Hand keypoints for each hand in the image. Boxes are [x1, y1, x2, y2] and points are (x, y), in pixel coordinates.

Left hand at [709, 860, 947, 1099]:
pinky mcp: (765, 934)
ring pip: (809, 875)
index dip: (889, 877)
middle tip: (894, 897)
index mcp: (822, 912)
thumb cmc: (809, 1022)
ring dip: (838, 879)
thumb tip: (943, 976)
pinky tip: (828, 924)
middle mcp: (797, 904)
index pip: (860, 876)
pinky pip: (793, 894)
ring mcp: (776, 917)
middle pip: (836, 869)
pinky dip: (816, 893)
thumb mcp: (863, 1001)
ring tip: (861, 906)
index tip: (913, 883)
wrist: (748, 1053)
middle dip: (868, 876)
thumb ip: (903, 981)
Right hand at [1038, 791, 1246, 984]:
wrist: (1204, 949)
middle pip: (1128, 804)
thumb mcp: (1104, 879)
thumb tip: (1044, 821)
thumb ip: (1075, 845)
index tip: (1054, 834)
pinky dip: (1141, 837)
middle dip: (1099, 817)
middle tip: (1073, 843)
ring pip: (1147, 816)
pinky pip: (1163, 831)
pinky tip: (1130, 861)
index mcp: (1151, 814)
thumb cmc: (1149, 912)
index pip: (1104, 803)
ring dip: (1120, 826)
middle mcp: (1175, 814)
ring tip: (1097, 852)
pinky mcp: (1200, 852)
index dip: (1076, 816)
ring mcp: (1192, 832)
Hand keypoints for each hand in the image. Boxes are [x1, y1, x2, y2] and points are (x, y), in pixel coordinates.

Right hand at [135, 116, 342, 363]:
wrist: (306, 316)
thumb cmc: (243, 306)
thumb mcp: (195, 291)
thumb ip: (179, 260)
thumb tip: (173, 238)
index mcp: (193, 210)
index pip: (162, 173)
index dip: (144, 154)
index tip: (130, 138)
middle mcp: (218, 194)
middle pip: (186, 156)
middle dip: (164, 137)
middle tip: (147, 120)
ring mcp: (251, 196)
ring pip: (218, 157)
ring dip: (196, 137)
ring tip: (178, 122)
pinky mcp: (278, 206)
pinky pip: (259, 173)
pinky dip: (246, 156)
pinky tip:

◇ ◇ ◇

Try it -> Show all lines in the entries above where the word "ring" appears.

Expected answer ->
ring pip: (809, 875)
ring dip: (838, 879)
ring mcp: (776, 917)
ring tip: (861, 906)
ring pip: (1147, 816)
ring dip: (1120, 826)
ring tip: (1097, 852)
ring mcp: (1192, 832)
ring mcp: (251, 196)
ring pip: (218, 157)
ring dip: (196, 137)
ring tip: (178, 122)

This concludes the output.